The continued global financial crisis has been hurting the green economy. The sudden and very sharp drop in the availability of capital has dried up needed new investments and funding for many new, green economy projects and businesses. Because many green or clean tech businesses are in an early expanding phase of their growth, they have been especially hard hit by the current dearth of capital. Quite a number of green firms are at serious risk of failure because of this capital starvation. This short- to medium-term problem in the global capital markets may have long term-impacts. It is stifling the growth in the green (or clean) technology sectors that are critical to reaching the vital national (as well as worldwide) goals of rapidly reducing carbon pollution and dependence on the world’s diminishing reserves of fossil fuels.
The sharply rising cost of oil from about 2005 to early 2008 helped fuel an investment boom in green technology – particularly in wind, solar and in bio fuels. Capital flows into these sectors fueled unprecedented growth– with hundreds of start-ups popping up like mushrooms after a spring rain. Now this boom has been replaced with a bust by a combination of factors acting in concert. They include the drying up of available capital and lending, a temporary drop in fossil fuel prices, and the global recession.
According to Morgan Stanley managing director Kevin Genieser — speaking at the GoingGreen East conference in Boston — more than $200 billion in market capitalization has been lost from green sector industries since then.
As oil prices (and other fossil fuel prices such as natural gas as well) begin to rise again — as they are bound to do, given the notable price inelasticity of these essential commodities, and the lack of growth in new global supplies or proven reserves for them — capital should begin to make a return to the green technology sectors and especially to the renewable energy sector. This fundamental and growing need for the future capitalization of renewable energy projects will likely be driven by the long term rise in the costs of fossil based energy sources, the Obama administration’s new policy initiatives on energy and climate change, as well as funds that have been dedicated to promoting growth in these sectors that are in the stimulus package.
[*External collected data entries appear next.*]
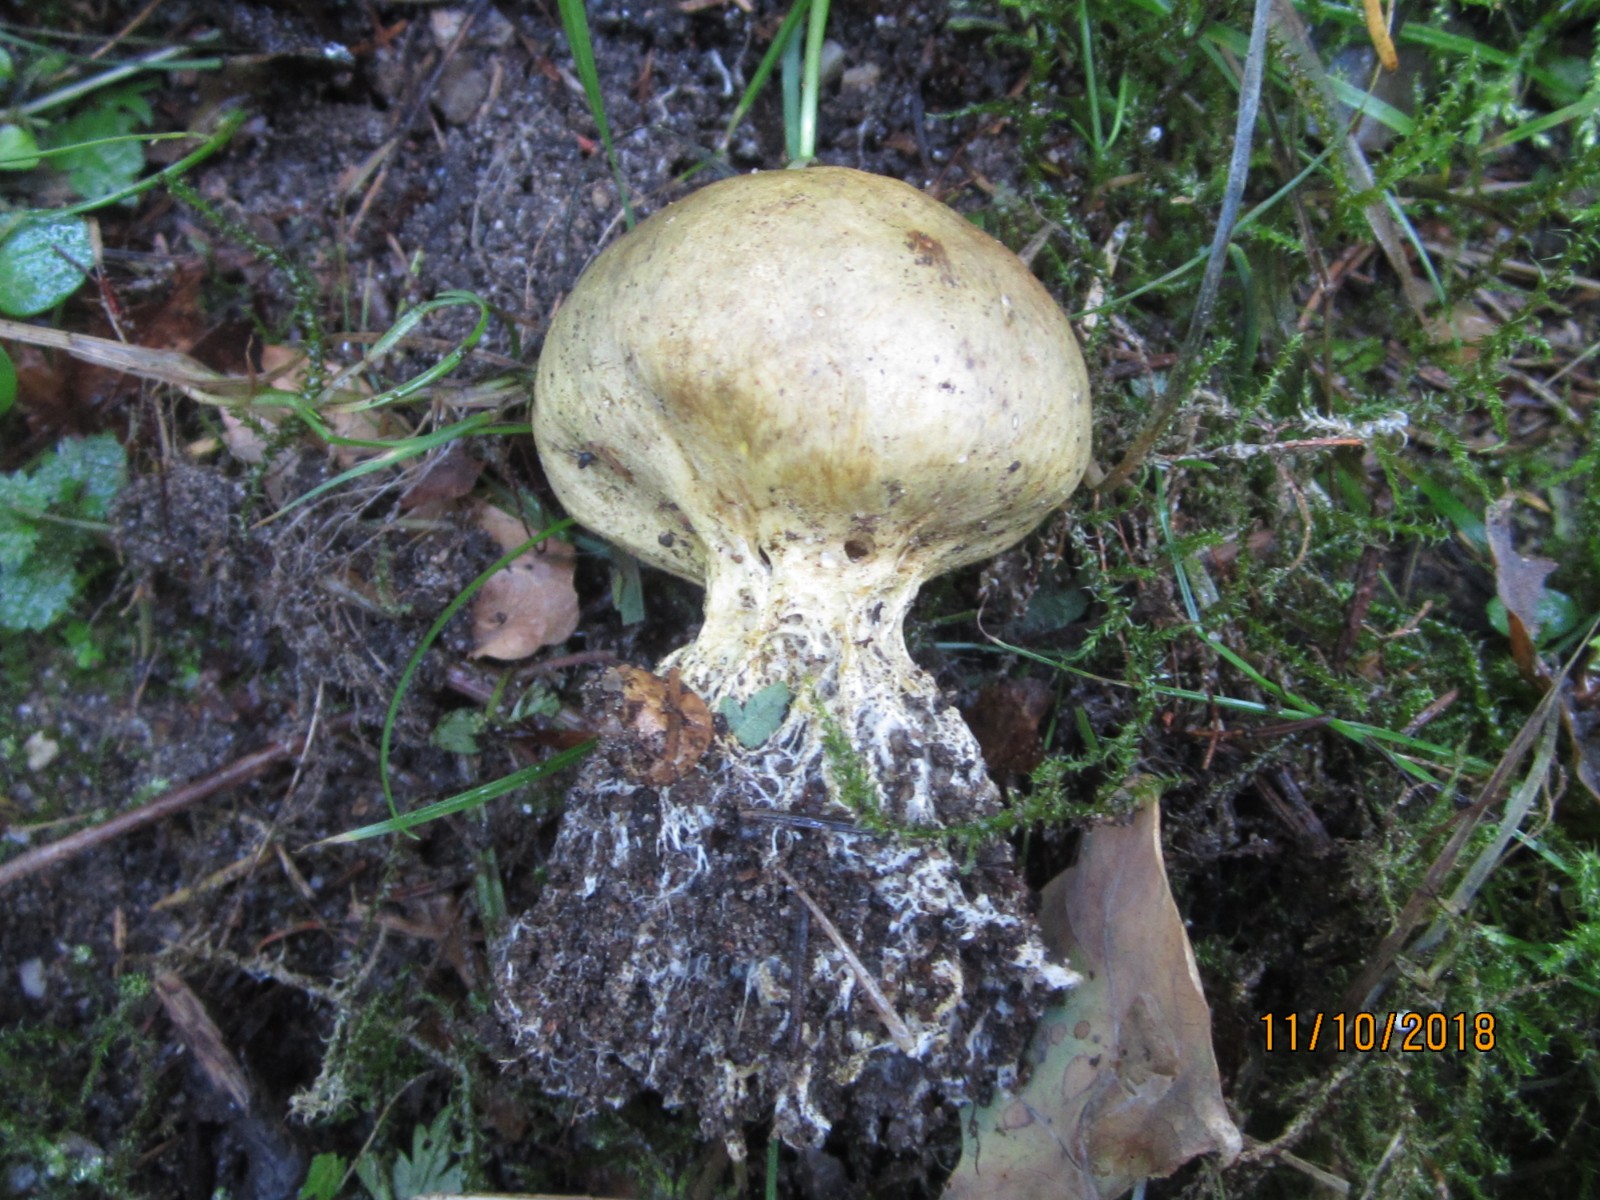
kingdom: Fungi
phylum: Basidiomycota
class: Agaricomycetes
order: Boletales
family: Sclerodermataceae
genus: Scleroderma
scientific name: Scleroderma verrucosum
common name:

This will likely improve the longer term outlook over the next few years for the green sector and especially for the renewable energy sector.
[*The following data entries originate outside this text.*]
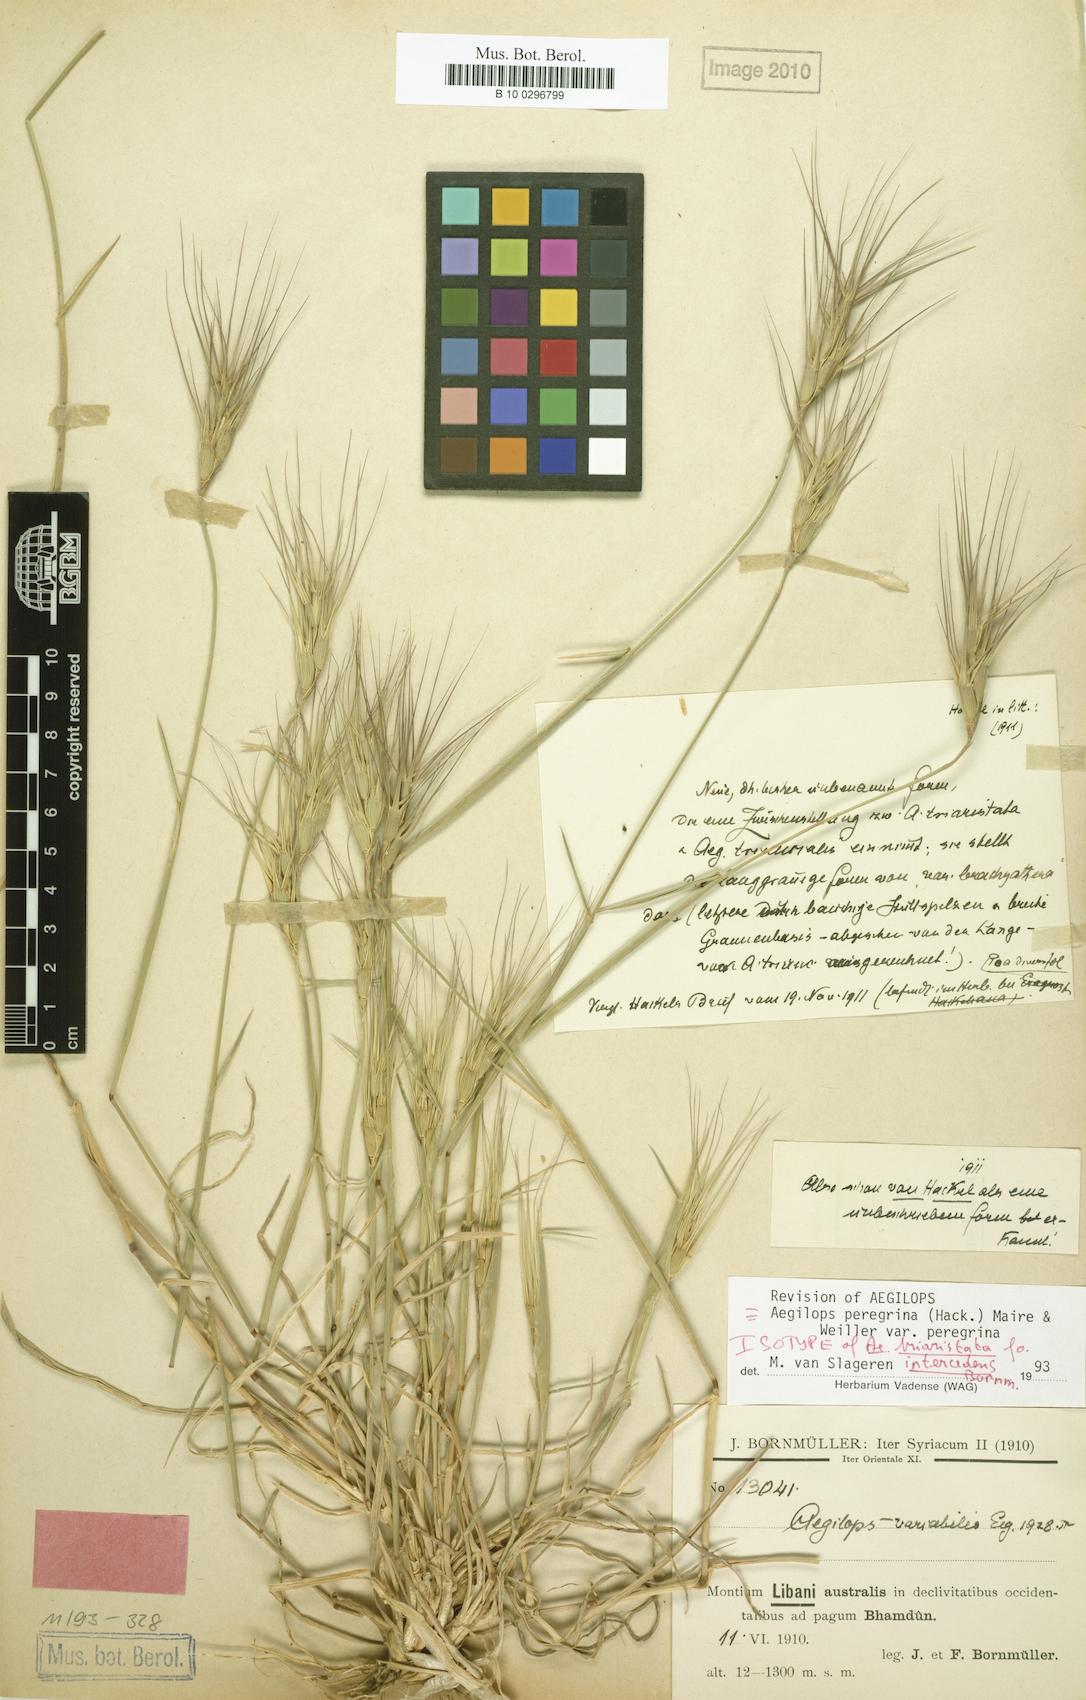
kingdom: Plantae
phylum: Tracheophyta
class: Liliopsida
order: Poales
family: Poaceae
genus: Aegilops
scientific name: Aegilops
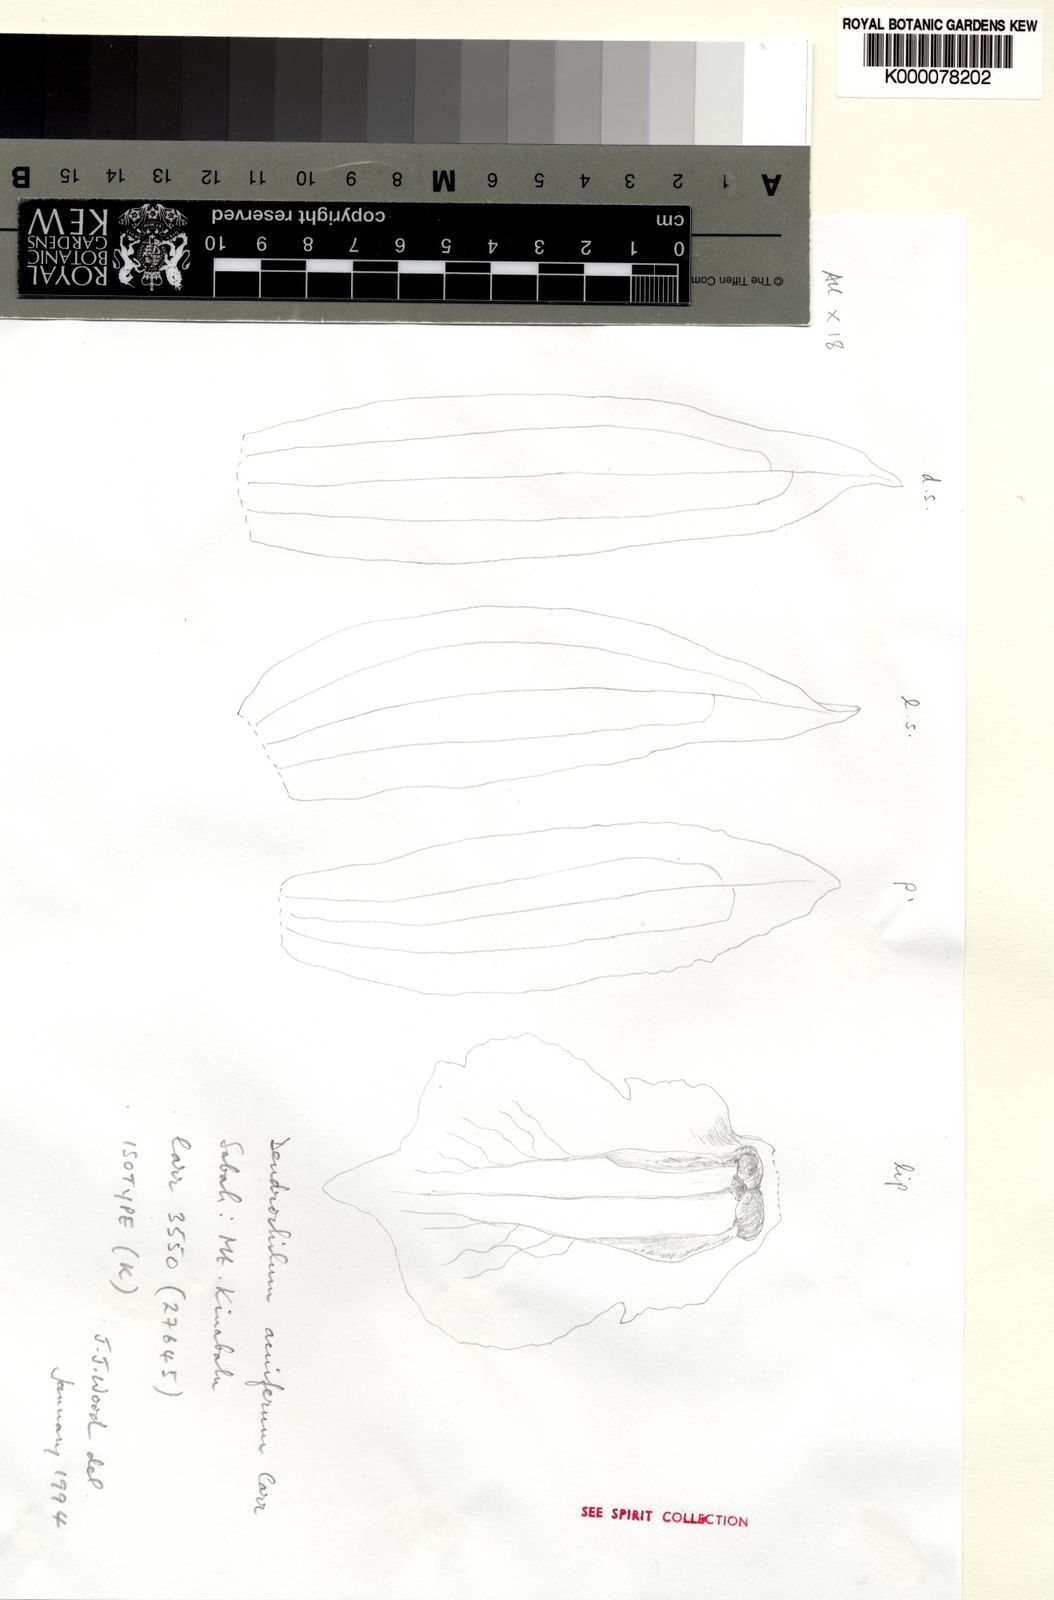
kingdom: Plantae
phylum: Tracheophyta
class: Liliopsida
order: Asparagales
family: Orchidaceae
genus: Coelogyne
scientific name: Coelogyne acuifera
This was confirmed by the results of a survey of 300 venture capitalists, executives, entrepreneurs and bankers conducted over the past two months ted by KPMG. In part, because of allotments for green tech and renewable energy funding that is in the stimulus package, 53 percent of the respondents expect to see VC investment in the green technology sector increase in 2009, with over two-thirds of this new investment split between renewable energy projects and technologies for energy storage and improved efficiency. By far, most of those surveyed expect to see more federal funding for green technology initiatives for public-private partnerships.
This re-emphasizes just how important a role the stimulus package will play to ensure that renewable energy continues to grow in this country in the short to medium term as the economy is buffeted by the deepest recession in memory. Initiatives, mandates and investment by the government will play a critical role in promoting a transition of our nation’s economy from one that is dependent on fossil energy sources to one that is powered by renewable sources.